> **GOAL OF THE EXERCISE**
For this exercise, write out the whole listing below exactly, omitting its images.

> **SOURCE DATA**
◇ ◇ ◇

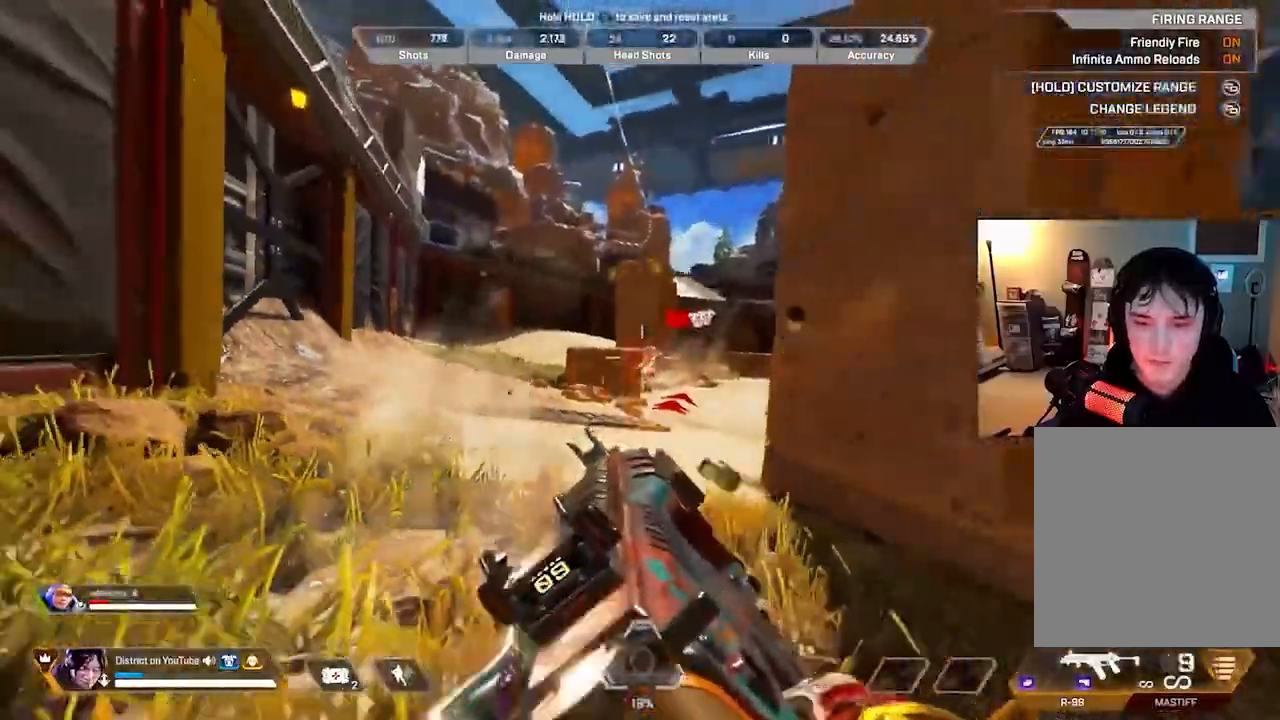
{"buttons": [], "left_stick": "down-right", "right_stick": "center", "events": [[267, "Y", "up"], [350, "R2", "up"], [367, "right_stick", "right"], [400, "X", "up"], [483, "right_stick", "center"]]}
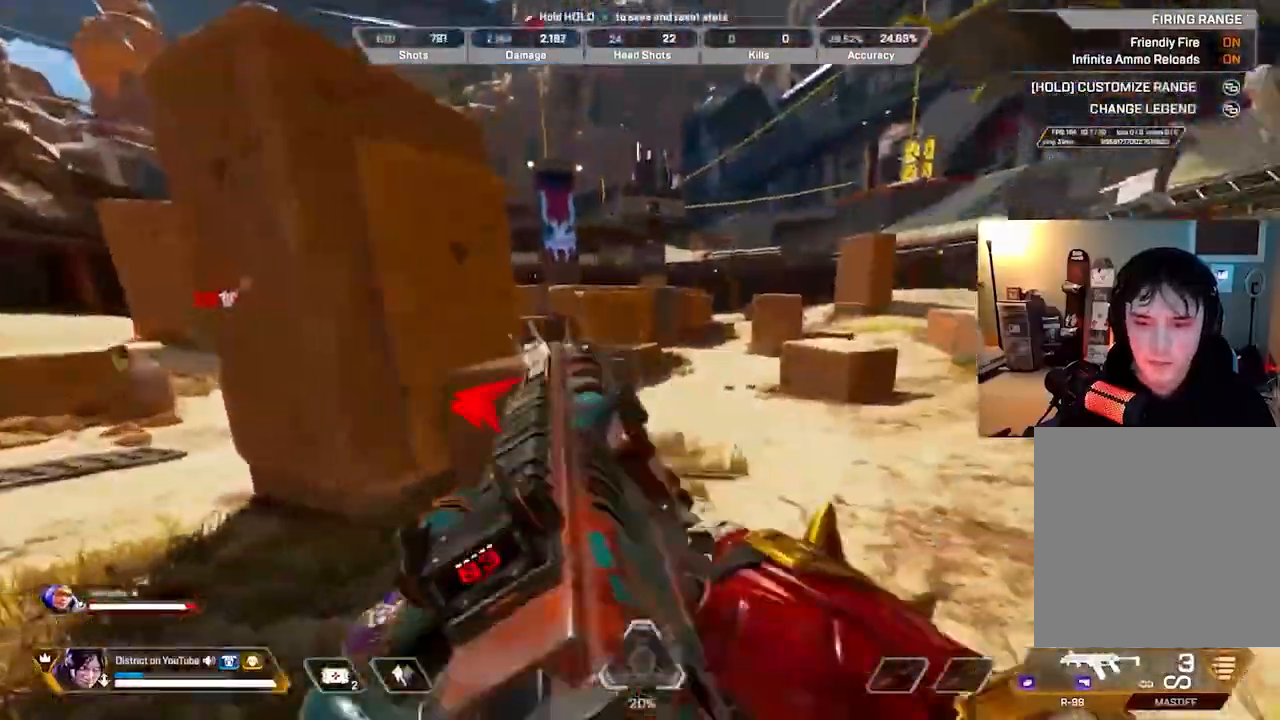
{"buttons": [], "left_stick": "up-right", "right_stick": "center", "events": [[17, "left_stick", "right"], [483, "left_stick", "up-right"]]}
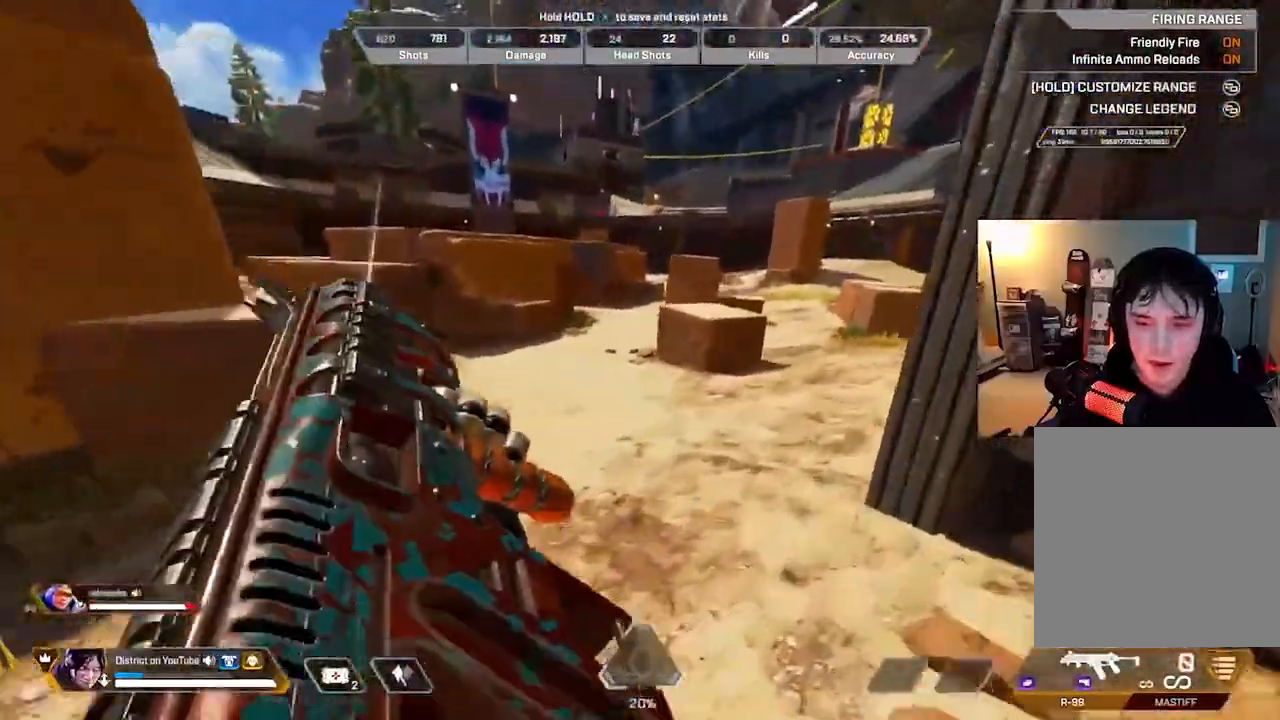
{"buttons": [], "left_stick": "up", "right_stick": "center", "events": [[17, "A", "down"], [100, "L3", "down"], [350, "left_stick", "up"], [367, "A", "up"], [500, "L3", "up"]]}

◇ ◇ ◇

> **FINISHED EXERCISE**
{"buttons": [], "left_stick": "down-right", "right_stick": "center", "events": [[267, "Y", "up"], [350, "R2", "up"], [367, "right_stick", "right"], [400, "X", "up"], [483, "right_stick", "center"]]}
{"buttons": [], "left_stick": "up-right", "right_stick": "center", "events": [[17, "left_stick", "right"], [483, "left_stick", "up-right"]]}
{"buttons": [], "left_stick": "up", "right_stick": "center", "events": [[17, "A", "down"], [100, "L3", "down"], [350, "left_stick", "up"], [367, "A", "up"], [500, "L3", "up"]]}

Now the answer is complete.